À 115 milliards d’euros par an, le budget de l’Éducation nationale et de l’Enseignement supérieur, est le premier budget de l’État et correspond aux dépenses cumulées de huit ministères (Intérieur, Logement, Travail, Transition écologique, Justice, Agriculture, Culture, Santé). Pourquoi est-il si peu efficace?
Sous la présidence Macron, les budgets ont été plus augmentés que sous la présidence Hollande. Nous nous situons dans la bonne moyenne des pays de l’OCDE au niveau des budgets mobilisés mais ce n’est pas le cas concernant les résultats. Mon intime conviction est que la refondation de l’Éducation nationale n’exige pas de moyens supplémentaires. Si cela était la panacée, notre pays aurait l’école la plus performante du monde. Notre système a besoin d’une profonde réforme structurelle. Elle est possible en se donnant les moyens de décentraliser tout ce qui peut l’être, de déconcentrer le pilotage du quotidien et d’en finir avec la gestion uniformisée depuis Paris. Enfin, si des ministres de l’Éducation sont maintenus plus longtemps sur leur mission, cela permettra une plus grande constance dans l’accompagnement des expérimentations locales auxquelles je crois.

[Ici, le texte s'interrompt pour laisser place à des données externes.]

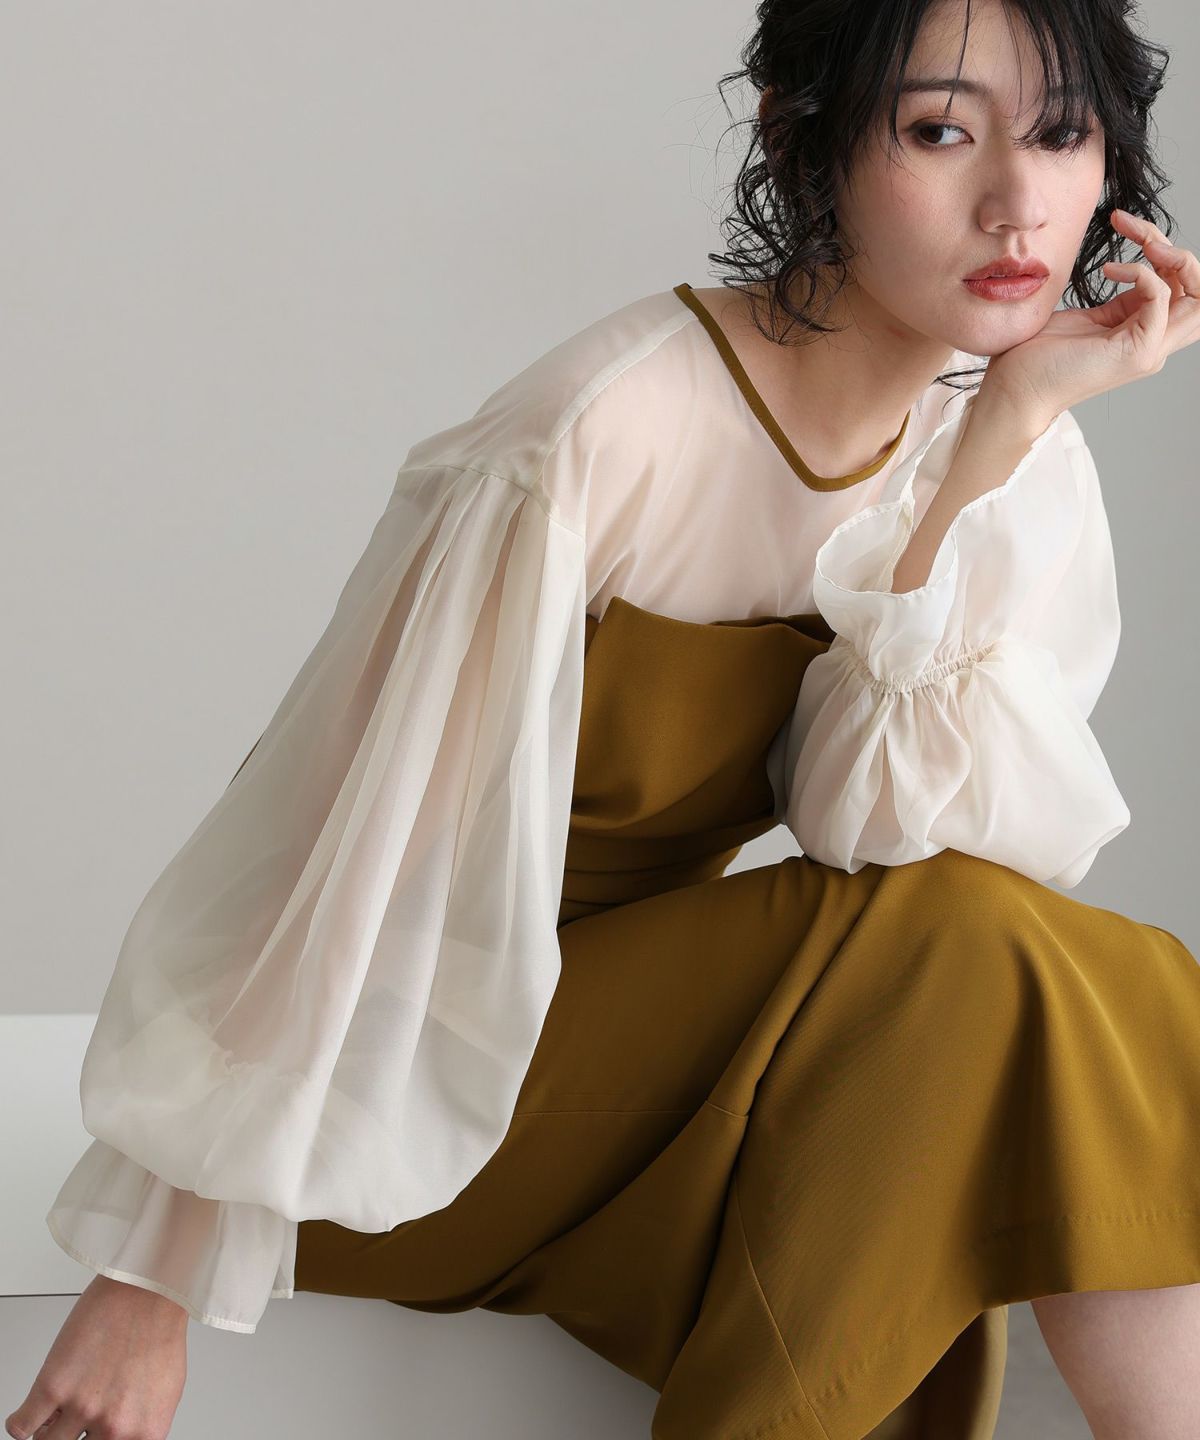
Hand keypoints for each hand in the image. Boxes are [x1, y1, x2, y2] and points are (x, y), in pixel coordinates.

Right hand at [6, 1275, 187, 1439]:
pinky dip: (21, 1422)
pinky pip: (21, 1427)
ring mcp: (83, 1407)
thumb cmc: (159, 1328)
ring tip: (53, 1415)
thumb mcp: (164, 1390)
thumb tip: (124, 1437)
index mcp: (145, 1432)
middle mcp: (115, 1426)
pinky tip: (32, 1410)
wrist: (149, 1287)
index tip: (84, 1439)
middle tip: (70, 1424)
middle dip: (71, 1438)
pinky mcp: (55, 1385)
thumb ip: (140, 1423)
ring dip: (47, 1431)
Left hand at [980, 208, 1199, 426]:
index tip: (1125, 225)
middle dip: (1178, 251)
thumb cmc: (1036, 356)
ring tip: (1141, 242)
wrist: (1014, 390)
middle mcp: (1152, 342)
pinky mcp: (1136, 352)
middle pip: (1199, 291)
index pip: (1178, 286)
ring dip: (1175, 258)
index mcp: (1141, 330)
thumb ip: (1115, 300)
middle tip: (1137, 230)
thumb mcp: (1085, 318)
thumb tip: (1121, 267)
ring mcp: (1148, 350)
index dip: (1163, 249)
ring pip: (1196, 297)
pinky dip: (1142, 274)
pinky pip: (1162, 301)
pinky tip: (1109, 270)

On entend votre optimisme mais on se souvient de Laurent Lafforgue, médaille Field de mathématiques, contraint de démissionner du Haut conseil de l’Éducation en 2005 après avoir fustigé «la destruction du système éducatif (...) résultat de toutes les réformes menées depuis la fin des années 60».
Laurent Lafforgue avait éminemment raison. Rien n’a changé car les tenants du pédagogisme ambiant sont toujours aux affaires. La même matrice impose sa vision de l’école à la haute administration et aux syndicats. C’est bien pour cela qu’il faut rompre en osant ce que l’on n’a jamais osé faire.

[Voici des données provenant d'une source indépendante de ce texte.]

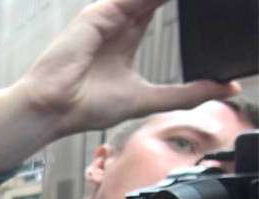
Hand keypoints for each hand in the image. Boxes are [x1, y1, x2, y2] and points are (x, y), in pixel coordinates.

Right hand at [18, 0, 237, 135]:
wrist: (53, 109)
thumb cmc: (85, 106)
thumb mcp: (147, 98)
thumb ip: (184, 93)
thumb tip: (224, 88)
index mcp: (125, 39)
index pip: (156, 8)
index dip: (181, 3)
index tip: (211, 4)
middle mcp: (116, 23)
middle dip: (177, 0)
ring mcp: (106, 16)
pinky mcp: (98, 14)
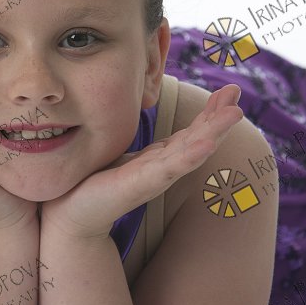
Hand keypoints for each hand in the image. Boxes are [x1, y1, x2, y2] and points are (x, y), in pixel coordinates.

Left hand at [39, 84, 244, 239]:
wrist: (68, 213)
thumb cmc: (91, 183)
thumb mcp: (117, 153)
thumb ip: (134, 142)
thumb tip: (130, 112)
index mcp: (158, 159)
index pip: (192, 132)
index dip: (211, 112)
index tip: (230, 90)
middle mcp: (162, 168)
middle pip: (198, 138)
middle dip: (219, 117)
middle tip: (237, 91)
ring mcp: (153, 178)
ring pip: (191, 151)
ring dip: (214, 132)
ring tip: (234, 114)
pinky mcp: (139, 185)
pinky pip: (169, 168)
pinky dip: (189, 156)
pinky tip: (205, 144)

Pourquoi Les Républicains, auxquels vous appartenez, seraient-ils capables de mettre en œuvre une telle réforme alors qu’ils n’ont jamais osé la porter lorsqu’ils étaient au pouvoir ?

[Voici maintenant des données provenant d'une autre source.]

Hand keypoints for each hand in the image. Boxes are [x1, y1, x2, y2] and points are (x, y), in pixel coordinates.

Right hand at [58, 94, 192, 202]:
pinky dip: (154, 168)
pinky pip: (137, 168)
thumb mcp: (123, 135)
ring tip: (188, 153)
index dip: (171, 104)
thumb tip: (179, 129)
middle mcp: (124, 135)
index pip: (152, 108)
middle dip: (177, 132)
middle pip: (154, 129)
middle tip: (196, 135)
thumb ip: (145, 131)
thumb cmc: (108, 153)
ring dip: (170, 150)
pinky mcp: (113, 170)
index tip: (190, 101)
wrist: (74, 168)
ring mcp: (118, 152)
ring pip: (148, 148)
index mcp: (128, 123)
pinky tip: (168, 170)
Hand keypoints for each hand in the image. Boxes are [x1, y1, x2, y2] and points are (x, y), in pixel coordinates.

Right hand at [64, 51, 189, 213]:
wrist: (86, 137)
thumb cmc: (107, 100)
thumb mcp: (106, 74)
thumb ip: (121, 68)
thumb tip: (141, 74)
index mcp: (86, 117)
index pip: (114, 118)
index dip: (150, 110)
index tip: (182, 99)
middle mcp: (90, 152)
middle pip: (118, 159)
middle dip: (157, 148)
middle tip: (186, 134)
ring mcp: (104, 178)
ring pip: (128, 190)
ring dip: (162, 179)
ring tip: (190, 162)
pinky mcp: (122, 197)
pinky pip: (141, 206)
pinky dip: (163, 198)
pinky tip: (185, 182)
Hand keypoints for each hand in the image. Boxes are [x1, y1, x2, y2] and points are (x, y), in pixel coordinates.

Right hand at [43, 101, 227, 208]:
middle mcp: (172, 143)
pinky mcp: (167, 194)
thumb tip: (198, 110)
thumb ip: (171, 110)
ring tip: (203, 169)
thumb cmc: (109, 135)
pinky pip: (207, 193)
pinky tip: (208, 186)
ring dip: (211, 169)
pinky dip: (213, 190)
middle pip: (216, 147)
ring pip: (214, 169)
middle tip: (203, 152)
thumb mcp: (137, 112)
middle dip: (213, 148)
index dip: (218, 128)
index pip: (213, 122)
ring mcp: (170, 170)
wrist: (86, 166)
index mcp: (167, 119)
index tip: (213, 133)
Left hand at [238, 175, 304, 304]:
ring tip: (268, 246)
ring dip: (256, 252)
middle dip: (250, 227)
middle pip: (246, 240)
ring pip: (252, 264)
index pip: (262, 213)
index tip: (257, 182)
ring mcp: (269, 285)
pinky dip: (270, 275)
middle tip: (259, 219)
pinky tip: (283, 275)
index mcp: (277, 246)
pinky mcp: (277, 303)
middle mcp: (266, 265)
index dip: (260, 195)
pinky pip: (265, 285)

La droite doit revenir aux fondamentaux. J’ai posé le mot « liberté » au cœur de mon projet. Il doit innerver toutes nos politiques. Les Républicains ont peut-être cédé trop longtemps au mimétisme de gauche mais nous avons été suffisamment sanctionnés pour comprendre nos erreurs. Derrière Bruno Retailleau, nous pouvons désormais envisager de revenir aux fondamentaux de la droite, les seuls capables d’assumer une puissante réforme de l’Éducation nationale. Pour avoir souvent partagé mes espérances dans ce domaine avec le président de notre mouvement, je peux vous dire qu’il est celui avec lequel j’ai eu les plus grandes concordances de vues. Il m’a toujours soutenu dans mon idée de créer des établissements publics innovants et autonomes. Cela a d’ailleurs été voté au Sénat, avec son soutien. Mais, hélas, cette belle ambition n’a jamais quitté le Palais du Luxembourg.